Many convicted criminals were given no prison time or only short sentences for some offenses which, in the public’s eye, didn’t match up with the crime being tried. The law enforcement’s job is to deliver the best evidence available and help show that a defendant is guilty. The Crown Prosecution Service, CPS, is the governing body that delivers the sentence. But what would get a suspect off? This is the job of the defense and they were very good at it.
Typically, the defense lawyer would wait to see all the evidence that the prosecution has to offer and then try to attack it where possible. Such attacks could be on witness statements or better still, via an independent computer forensic examiner working for the defense in order to try to muddy the evidence.

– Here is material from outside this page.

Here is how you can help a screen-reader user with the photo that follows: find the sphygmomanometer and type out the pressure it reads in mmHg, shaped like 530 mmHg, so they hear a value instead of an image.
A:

A typical answer to an offense would be the “Trojan defense”, where the suspect would claim he or she had no idea what was on the device and it must have been the work of malware. It would sometimes take a lot of work to disprove this particular counterargument. In some cases, this would even halt the court process altogether until I would have time to work back on the forensic image and prove otherwise.
Whilst preparing for court, I was given intense court training by an incredible lawyer who works for both prosecution and defense. He taught me the strengths and weaknesses a trial faces day in, day out and the tactics used to try to win or dismiss a court case. I was shown the tricks a lawyer could use as well as learning where to admit defeat. Such tricks to gain an acquittal are still used in English court rooms today.

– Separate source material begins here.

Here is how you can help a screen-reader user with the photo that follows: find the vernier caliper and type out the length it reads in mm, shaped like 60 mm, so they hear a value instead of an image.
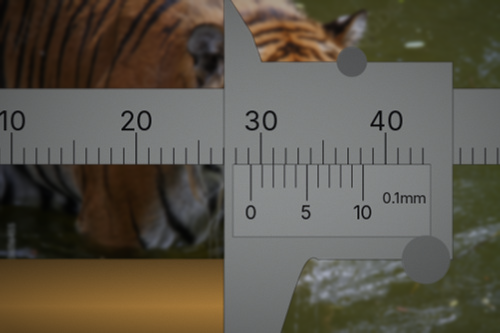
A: 29.2 mm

In the UK, the judge will usually want a unanimous vote (12-0) or a majority vote (11-1 or 10-2) beyond reasonable doubt to convict the defendant. This therefore opens the fact that the defense lawyer need only overturn 3 jurors to get his or her way and gain a hung jury, which may or may not in turn lead to a retrial. This can be accomplished using psychology, manipulation and skill and using such tactics as getting the jurors on the defense’s side, and to then agree with the defense.
Why do it?
So why do digital forensic examiners do what they do? Because what they perform helps put criminals away and without such forensic evidence, most cases would struggle with classic CSI evidence alone such as fingerprints, etc. Forensic CSI examiners do a fabulous job, but evaluation of digital evidence is growing in police forces across the globe and is stretching police funding more than ever. There are more digital devices coming in than the police can deal with and backlogs are increasing daily – some jobs can take well over 12 months to be examined.
Am I glad to be out of it? This is another question I receive a lot of the time and to be honest, I miss the community within the police, which is like a family. What I don’t miss is the “not guilty” outcomes on cases where I was sure they should be different. Nor do I miss the constraints around encryption and dark web usage increasing, and I now get job satisfaction from helping people and businesses protect themselves against cyberattacks.